Before finalizing the cleanup plan, EPA held a 90-day public comment period and hosted online question and answer sessions, in-person open houses, and hybrid (online and in-person) formal public hearings for both the whole community and a tribal-focused audience. The agency captured both written and verbal comments, considered them in cleanup planning, and responded to them in the final decision document.
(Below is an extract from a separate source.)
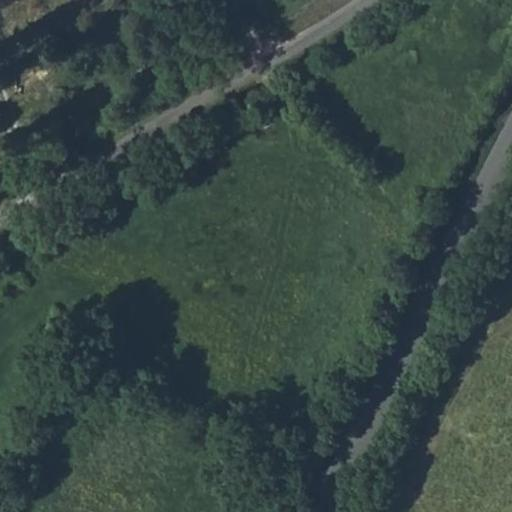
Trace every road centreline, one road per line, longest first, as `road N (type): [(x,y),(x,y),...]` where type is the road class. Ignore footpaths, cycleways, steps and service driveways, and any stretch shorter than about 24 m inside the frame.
road 1 (residential): [(363,0),(0,221)]
road 2 (tertiary): [(324,511),(511,152)]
The plan is detailed in a document called a Record of Decision (ROD). The ROD and other documents on how the EPA decided on this plan are found in the site’s Administrative Record posted on EPA’s website.
EPA has already completed eight earlier cleanups at Sulphur Bank to protect community members and the environment. These prior cleanups included controlling soil erosion, improving surface water management, removing contaminated soil on the Elem Indian Colony, and capping mine waste beneath roadways. EPA also continues to study Clear Lake’s complex ecosystem, sediment, and north wetlands to understand how to reduce mercury pollution.